The case, of course, stirred up alarm in India — not least because an Indian diplomat sent to try to resolve the situation became caught in a violent fracas and was subsequently hospitalized. But Chinese authorities were, and still are, ill-equipped to understand the foreign perspective on these cases. Nationalistic Chinese tabloid the Global Times was oblivious to the root cause of Indians’ distress and was instead content to chalk it up to nationalism. The editors couldn’t grasp that most countries don’t see kidnapping as a legitimate response to debt.

As for the people who decide to take hostages, there are a pretty clear set of incentives — sometimes it works. In 2015, when investors around the country were left high and dry by Fanya Metal Exchange — a fraudulent government-backed trading scheme that was even advertised by staff of top banks — they formed a mob and grabbed the CEO, Shan Jiuliang, themselves, delivering him to police custody. In that instance, he was not arrested, but investor representatives managed to extract promises from him regarding their investments.

There are, of course, limits to taking hostages without a police backlash. If those taking the hostages are wielding weapons or take innocent bystanders captive, they are far more likely to draw attention from the police.
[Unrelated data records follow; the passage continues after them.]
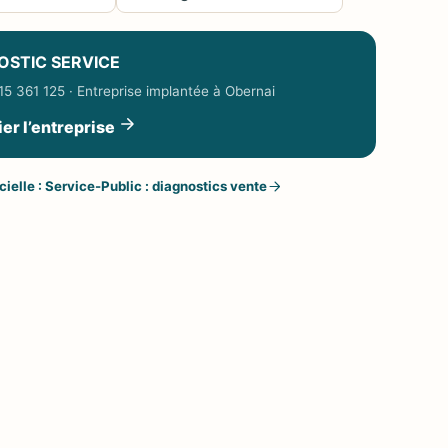
OSTIC SERVICE
5 361 125 · Entreprise implantée à Obernai
ier l’entreprise
cielle : Service-Public : diagnostics vente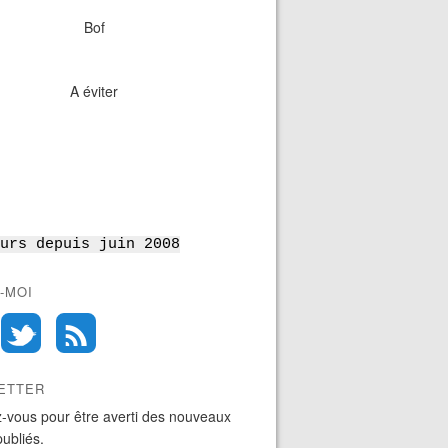
Bof
A éviter
urs depuis juin 2008
-MOI
ETTER
-vous pour être averti des nouveaux
publiés.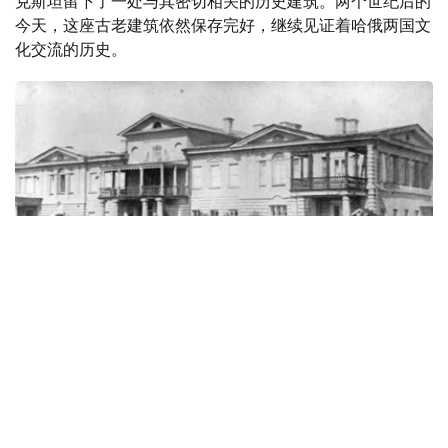
克斯坦留下了一处与其密切相关的历史建筑。两个世纪后的
今天，这座古老建筑依然保存完好，继续见证着哈俄两国文
化交流的历史。
Фото: Ғарбий Қозоғистон вилояти ўлкашунослик музейи
乌拉尔两天半：一段改变创作轨迹的旅程
据西哈萨克斯坦州历史与地方志博物馆副馆长努尔然·杜兹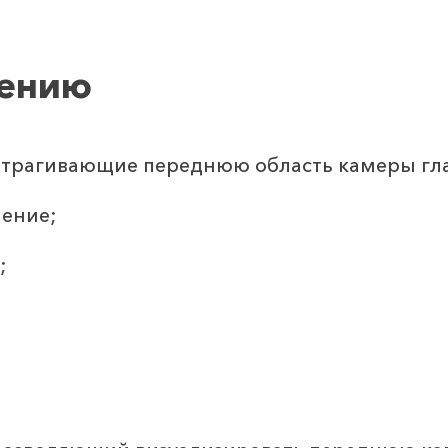
чению
атрагивающие переднюю область камеры гла
ение;
;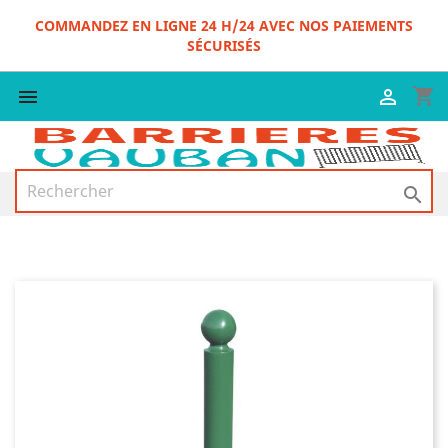
COMMANDEZ EN LIGNE 24 H/24 AVEC NOS PAIEMENTS
SÉCURISÉS
shopping_cart


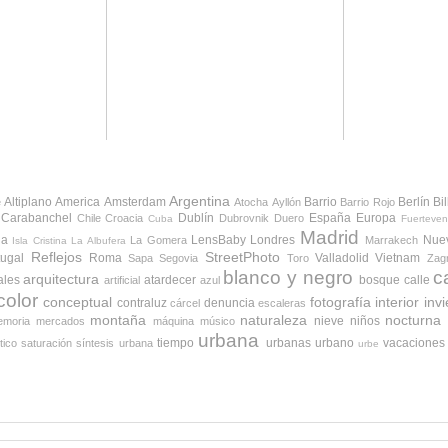
Argentina
Altiplano
America
Amsterdam
Barrio
Berlín
Bi
e
Atocha
Ayllón
Barrio Rojo
Carabanchel
Dublín
España
Europa
Chile
Croacia
Dubrovnik
Duero
Cuba
Fuerteven
Madrid
da
LensBaby
Londres
Nue
La Gomera
Marrakech
Isla Cristina
La Albufera
Reflejos
StreetPhoto
tugal
Roma
Valladolid
Vietnam
Sapa
Segovia
Toro
Zag
blanco y negro
c
arquitectura
ales
atardecer
bosque
calle
artificial
azul
color
conceptual
fotografía
interior
inv
contraluz
denuncia
cárcel
escaleras
montaña
naturaleza
nocturna
nieve
niños
moria
mercados
máquina
músico
urbana
tiempo
urbanas
urbano
vacaciones
tico
saturación
síntesis urbana
urbe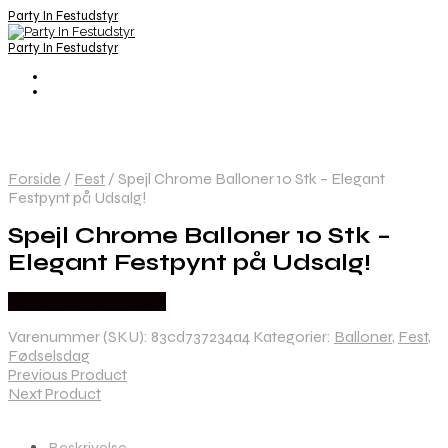
Party In Festudstyr
Party In Festudstyr
Forside
/
Fest
/
Spejl Chrome Balloner 10 Stk – Elegant
Festpynt på Udsalg!
Spejl Chrome Balloner 10 Stk –
Elegant Festpynt på Udsalg!
Købes hos Festkassen
Varenummer (SKU):
83cd737234a4
Kategorier:
Balloner
,
Fest
,
Fødselsdag
Previous Product
Next Product
Beskrivelse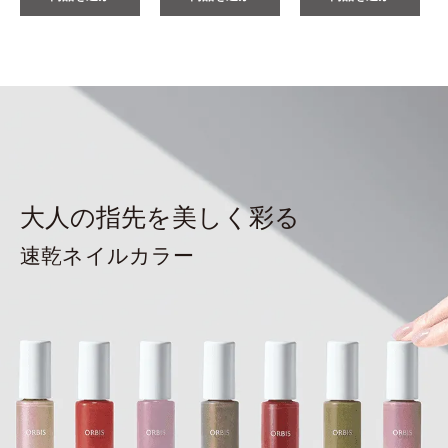
大人の指先を美しく彩る
速乾ネイルカラー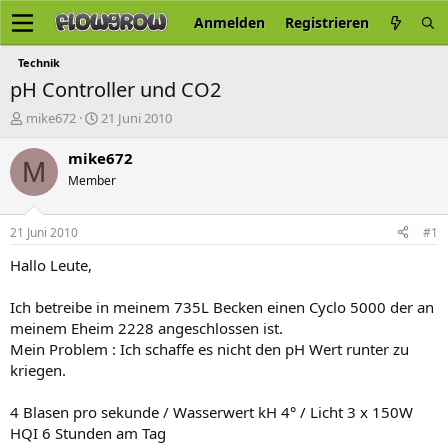
Anmelden
Registrieren
Technik
pH Controller und CO2
E
E
mike672
21 Juni 2010
r
r
s
s
mike672
M
t
t
Member
e
e
l
l
l
l
21 Juni 2010
#1
e
t
r
a
Hallo Leute,
m
Ich betreibe in meinem 735L Becken einen Cyclo 5000 der an
meinem Eheim 2228 angeschlossen ist.
Mein Problem : Ich schaffe es nicht den pH Wert runter zu
kriegen.
4 Blasen pro sekunde / Wasserwert kH 4° / Licht 3 x 150W
HQI 6 Stunden am Tag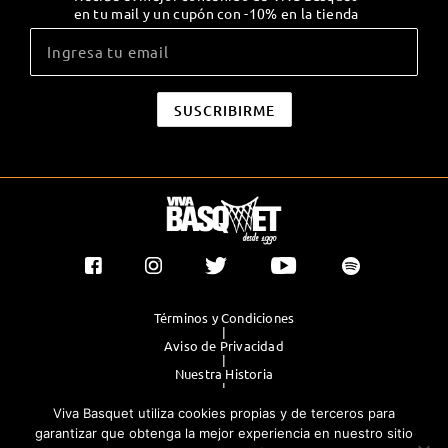
en tu mail y un cupón con -10% en la tienda
Términos y Condiciones
|
Aviso de Privacidad
|
Nuestra Historia
|
Contacto Directo
Viva Basquet utiliza cookies propias y de terceros para
|
Publicidad
garantizar que obtenga la mejor experiencia en nuestro sitio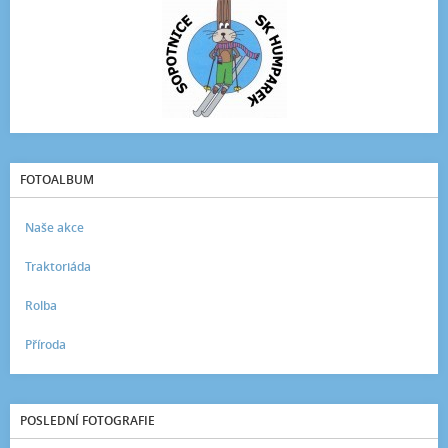
FOTOALBUM
Naše akce
Traktoriáda
Rolba
Příroda
POSLEDNÍ FOTOGRAFIE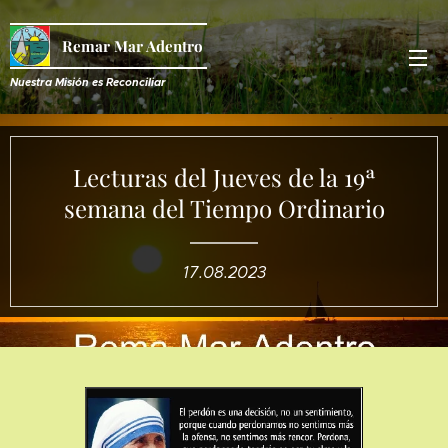
Remar Mar Adentro
Nuestra Misión es R
econciliar
Lecturas del Jueves de la 19ª
semana del Tiempo Ordinario
17.08.2023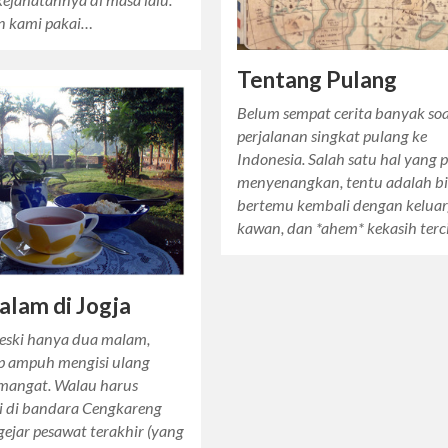
n kami pakai…
Tentang Pulang
Belum sempat cerita banyak soa
perjalanan singkat pulang ke
Indonesia. Salah satu hal yang 
menyenangkan, tentu adalah bi
bertemu kembali dengan keluar
kawan, dan *ahem* kekasih terc
lam di Jogja
eski hanya dua malam,
ap ampuh mengisi ulang
emangat. Walau harus
ari di bandara Cengkareng
ejar pesawat terakhir (yang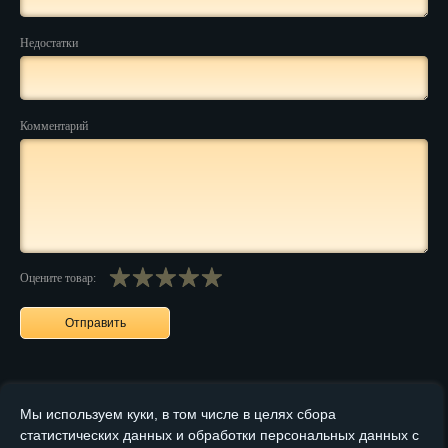
Пенза
Недостатки
Пермь
Петрозаводск
Комментарий
Петр.-Камчатский
Подольск
Псков
Ростов-на-Дону
Оцените товар:
Рязань
Салехард
Самара
Мы используем куки, в том числе в целях сбора
Санкт-Петербург
статистических данных и обработки персональных данных с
In 2015, a desperate Gansu man leapt in a car in Nanchang, Jiangxi province, and took the driver hostage with a knife and commanded the driver to take him to the police. He was angry because his boss owed him money, but lacking any clues as to the whereabouts of said boss, he grabbed a random driver instead. He ordered the driver to call the police but ended up arrested himself and spent six months in prison.

The lack of police involvement in these debt-hostage situations, coupled with the economic downturn, makes China a ripe environment for loan sharks. One case that occupied headlines this year involved a debt collector who hired a gang of thugs to terrorize a 23-year-old man named Yu Huan and his mother to get a debt repaid. The police did not intervene, and Yu ended up grabbing a knife and killing one of the attackers after they pushed his mother’s head into the toilet.

Yu was initially sentenced to a life sentence, though this was reduced to just five years after a public outcry. The Southern Weekly newspaper suggested at the time that the death had only occurred after police had left the scene of the scuffle, leaving Yu desperate. Yu’s attorney indicated during the proceedings that they were considering suing the police for dereliction of duty.

This, it would seem, was finally enough to spur police action.

The authorities examined the case and exonerated all the police involved, saying they had only left to call for backup.